* **Testo da leggere**:
::::

Negli ultimi tempi, come sappiamo, ci sono state diverse tensioni tra Giorgia Meloni, Presidente del Consiglio dei Ministri, e Vincenzo De Luca, Presidente della Regione Campania. Quest’ultimo, qualche settimana fa, ha anche insultato la premier con un epiteto non proprio carino, “s****a”.
Presente a Caivano, la Meloni, qualche giorno fa, ha stretto la mano al governatore campano riprendendo quell’insulto. “Sono ‘quella s****a’ della Meloni, come va?”, queste le sue parole. Inutile dire che il siparietto è andato virale.
La leader di Fratelli d’Italia ha detto poi a Il Corriere della Sera di essersi voluta difendere. “Io sono stata insultata, e banalmente mi sono difesa. Quello che è successo ieri ha a che fare con la questione femminile: De Luca non ha mai usato quella parola con nessun altro, il messaggio è che le donne si possono insultare perché sono deboli. No, non siamo deboli. I bulli sono deboli, bravi a fare i gradassi dietro le spalle, ma quando li affronti non lo fanno più. È finito il tempo in cui le donne devono subire. E mi aspetto su questo di sentire anche una parola delle femministe”.

::::

* **Righe fornite**:
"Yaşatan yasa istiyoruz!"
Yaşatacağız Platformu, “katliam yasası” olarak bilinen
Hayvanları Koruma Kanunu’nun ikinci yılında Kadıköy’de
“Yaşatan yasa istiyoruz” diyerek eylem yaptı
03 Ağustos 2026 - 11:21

::::

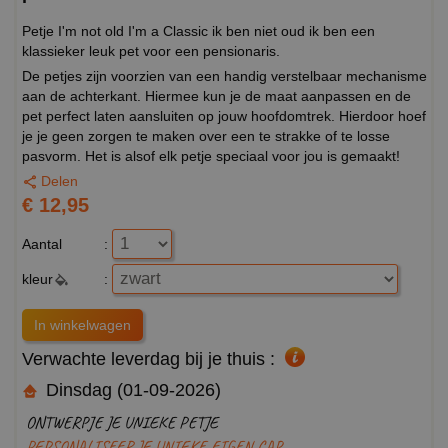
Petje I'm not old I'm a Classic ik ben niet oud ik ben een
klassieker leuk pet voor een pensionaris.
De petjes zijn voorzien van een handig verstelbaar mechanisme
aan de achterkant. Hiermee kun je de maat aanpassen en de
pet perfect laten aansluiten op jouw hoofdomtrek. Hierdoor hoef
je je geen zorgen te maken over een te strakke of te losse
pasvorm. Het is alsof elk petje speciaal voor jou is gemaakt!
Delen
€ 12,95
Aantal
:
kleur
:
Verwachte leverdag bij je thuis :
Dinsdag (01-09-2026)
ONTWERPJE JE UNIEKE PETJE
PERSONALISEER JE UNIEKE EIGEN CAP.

::::

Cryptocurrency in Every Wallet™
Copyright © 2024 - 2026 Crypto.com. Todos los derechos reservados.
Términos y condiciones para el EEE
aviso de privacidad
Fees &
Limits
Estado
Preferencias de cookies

::::

* **Attività da svolgere**:
Trascrivi fedelmente il passo del testo su Meloni e De Luca da "Negli ultimi tempi, come" a "è andato virale.".

* **Attività completata**:
Negli ultimi tempi, come sappiamo, ci sono state diverse tensioni tra Giorgia Meloni, Presidente del Consiglio dei Ministri, e Vincenzo De Luca, Presidente della Regione Campania. Quest’ultimo, qualche settimana fa, ha anche insultato la premier con un epiteto non proprio carino, “s****a”.
Presente a Caivano, la Meloni, qualche giorno fa, ha stretto la mano al governatore campano riprendendo quell’insulto. “Sono ‘quella s****a’ della Meloni, come va?”, queste le sue parole. Inutile dire che il siparietto è andato virale.